Hunter Mahan, playing with Mickelson in the final threesome, never found a rhythm, shooting 73 to drop into a tie for sixth with Anthony Kim (72) and Nick Watney (63). The 2009 Farmers winner, Watney fired a record 28 on the back, his first nine.

Bill Haas, the leader for much of the week, shot a three-over 75 to drop into a tie for ninth place.

Tiger Woods also shot 75 and tied for 44th.

Sunday proved a game of one-upmanship between the two oldest players in the last two groups, with Watson, 32, making birdies and Mickelson, 40, watching from back in the fairway and gamely trying to keep pace with his Ryder Cup teammate.

On Saturday, Mickelson praised Watson for his creative shot-making, a shared trait almost as much as their left-handed swings and preternatural knack for killing the par 5s.

On Sunday, both players birdied the par-5 18th, 13th and ninth holes, and the par-3 11th, where the back-right pin was particularly lefty friendly. The difference? Phil failed to birdie the par-5 sixth, where he missed a 12-footer and had to settle for par.

Still, he put up a fight that would have been good enough most weeks. His 15-under score would have won or forced extra holes in six of the last 10 Farmers.

Phil fans will not soon forget Mickelson's 20-foot eagle putt on 13, which was barely moving when it peered over the front edge and yet somehow lipped out, his ball taking an unkind, 90-degree right turn around the back of the hole.

"I really thought I made that putt," he said. "It didn't go in on the lip; it looked like it was going in on the center, and it didn't drop. But that stuff happens."

His 162-yard approach on 14 hit the bank in front of the green and bounced back into the front bunker, leading to a bogey that dropped him two behind.

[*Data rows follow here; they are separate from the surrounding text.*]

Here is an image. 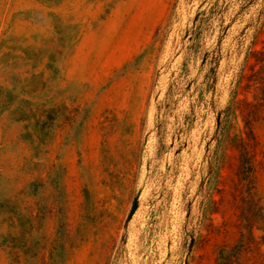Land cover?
Returning a JSON list of instances; mask_svg holds the SVG:
<instances>
[{
	"label": "rangeland",
	"instance_id": "1",
	"mask_svg": "<svg viewBox=\"0 0 264 264\" xmlns=\"http://www.w3.org/2000/svg\"><path fill=\"white\" fill-rule=\"evenodd\" d=\"M263 54L264 0H0V264H264Z\"/></svg>",
	"mask_w": 264,
	"mask_h": 264
},
{
	"label": "trees",
	"instance_id": "2",
	"mask_svg": "<svg viewBox=\"0 0 264 264\" xmlns=\"http://www.w3.org/2000/svg\"><path fill=\"white\" fill-rule=\"evenodd\" d=\"M264 56V54H263ZM257 65L260 66V78H259V82H257L255 80V88L259 91L260 93V97H257V101H258V106L262 109H264V60L260 61ZM233 115H235L234 111L229 110V117H232ZM250 178V177H249ZM250 199L253 201V206L254 209L251 213V218L250 220H245V222H243L242 226H241V242H243L244 238L242 236L245 235L247 228H252L260 230L261 228V221H259V217L264 218V214H263V208H262V204H261V200L260 198L257 196L256 194V189H255V185L254 188L252 186V189L250 190ZM242 210L244 209V205L242 207ZM264 240V237H263ZM244 243V242H243ZM245 244V243H244Z\"/></svg>",
	"mask_w": 264,
	"mask_h": 264
}]
</instances>
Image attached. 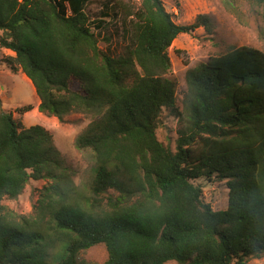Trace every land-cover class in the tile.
<instances>
[{
  "label": "trees",
  "instance_id": "obj_1",
  "mask_svg": "<svg viewBox=\"0 0 264 264\" xmlns=\"http://www.w3.org/2000/svg\"><path fill=\"white\" fill-rule=\"evenodd\" d=\"M90 1L0 0L11 71L31 81L39 112L61 122L90 117L75 146L95 161L92 179L77 185L51 132L0 112V264H92L81 254L101 244L105 264H249L262 256L264 52L235 47L188 71L181 112L168 49L210 19L182 26L163 0H141L137 10L108 0L104 9L124 13L129 38L112 57L85 14ZM165 112L183 125L176 152L157 137ZM211 176L227 180L225 211L213 210L197 184ZM31 181L46 182L31 216L4 205Z\"/></svg>",
  "mask_w": 264,
  "mask_h": 264
},
{
  "label": "rangeland",
  "instance_id": "obj_2",
  "mask_svg": "<svg viewBox=\"0 0 264 264\" xmlns=\"http://www.w3.org/2000/svg\"><path fill=\"white\" fill-rule=\"evenodd\" d=\"M122 1L134 10L141 6V0ZM107 2L91 0L85 8V14L99 36L100 49L112 57H119L129 45L124 13L116 14L111 7L109 10L104 9ZM163 3L178 25H192L199 16H207L211 24L207 29L201 26L193 33L180 35L168 49L172 65L168 77L177 83V106L181 112L184 111L183 94L187 88L188 71L235 47H250L264 52V39L259 34L264 24V6L254 5L248 0H163ZM104 13H109V17ZM101 21H104L103 27L97 28ZM12 57H15V53L0 46V112L12 113L25 128L42 126L51 132L56 147L75 171V183L82 185L90 181L95 167L93 155L90 151H79L75 146L77 138L88 128L90 117L72 113L61 122L56 117L39 112L40 100L33 84L22 72L14 73L9 67L8 61ZM27 106H31L32 110L21 114L19 109ZM182 126L178 115L165 112L157 131L158 140L176 152L178 132ZM197 184L213 210L225 211L228 208L226 179L211 176ZM45 185V181H31L17 199H5L3 203L19 215L31 216ZM108 258L107 248L103 244L81 254V259L92 264H105ZM249 264H264V254L250 258Z\"/></svg>",
  "mask_w": 264,
  "mask_h": 264
},
{
  "label": "crops",
  "instance_id": "obj_3",
  "mask_svg": "<svg viewBox=\"0 0 264 264\" xmlns=\"http://www.w3.org/2000/svg\"><path fill=\"white\" fill-rule=\"evenodd\" d=\"M31 82V81H30Z\"/></svg>",
  "mask_w": 264,
  "mask_h": 264
}]
</instances>
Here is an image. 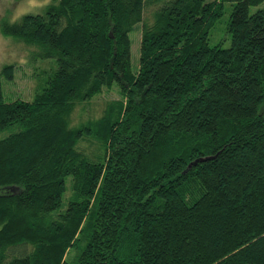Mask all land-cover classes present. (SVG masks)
Listing matches in <instances>:
<instances>
[{
    "label": "trees",
    "instance_id": "1",
    "mask_svg": "<svg viewBox=\"0 0 264 264\" xmlns=\"http://www.w3.org/2000/svg\"><path fill=\"white\" fill-rule=\"evenodd\" d=\"M228 3L231 44L211 46ZM263 3L55 0L5 22L57 66L33 101L0 76V264H264Z\"/></svg>",
    "mask_w": 264,
    "mask_h": 264
},
{
    "label": "rangeland",
    "instance_id": "2",
    "mask_svg": "<svg viewBox=\"0 0 264 264\" xmlns=\"http://www.w3.org/2000/svg\"><path fill=\"white\" fill-rule=\"evenodd\" d=\"M55 0H0V76L3 68L12 65L14 68L13 79L6 80L3 76L2 83L5 93V101H16L18 99L25 101H33L36 92L45 82H48L56 69L55 60H38L37 53L34 48H28L24 43L6 37L1 33V28L5 22L14 23L26 14H40L45 8ZM259 9H264V3L258 7H252L250 13L254 14ZM232 12V5L226 4V12L223 19L212 30L209 44L215 46L222 44L227 48L231 44L230 35L226 32L227 23ZM148 14V13H147ZM142 25L138 24L131 33V61L132 70L138 71L140 62ZM120 95L114 90L104 93L97 101H93L90 105L78 107L74 112V121H84L86 119L99 117L103 114L104 108L108 101L119 99ZM9 132L0 133V138L5 137ZM85 151H93L97 153L98 144L94 141L87 140L82 142ZM72 182V178H69ZM70 181H68L69 189H71ZM72 192L65 194L63 209L66 210Z\"/></svg>",
    "mask_w": 264,
    "mask_h": 264
},
{
    "label": "water",
    "instance_id": "3",
    "mask_svg": "<svg viewBox=\"0 0 264 264\" xmlns=\"http://www.w3.org/2000/svg\"><path fill=\"white\" fill-rule=\"evenodd\" d=\"M204 160H199L198 162H203ZM194 164H197V162H195Z\"/></svg>",
    "mask_w": 264,
    "mask_h": 264
}]
</instances>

After a par on 16, he laced his drive 333 yards down the fairway on the par-4 17th hole before pacing off his 114-yard approach shot, which he smoothed to within 38 inches of the cup. He tapped that in for birdie to get to 14 under, tied with Vegas and just a shot behind Watson.

That set up the theatrics on 18, one of the West Coast's great risk-reward holes. Watson's strange, clutch birdie, when he fanned his second shot way left but made birdie from the lip of the greenside bunker, salted away the victory.

"I'm excited because I can tell that my game's coming around," Mickelson said. "I can tell that I'm starting to hit more shots, that I'm starting to see them a little bit easier. My putting feels great. My short game has been sharp, so I'm excited about the prospects for this year and the rest of the West Coast [stretch of tournaments].

"I think it's important to try to get a W sometime here in the next few weeks," he added, "because I need a little bit of momentum heading into Augusta."

Watson now has that momentum, and Augusta has to be a tantalizing target for a player of his ability, a man who at 32 seems to be figuring out how to not beat himself.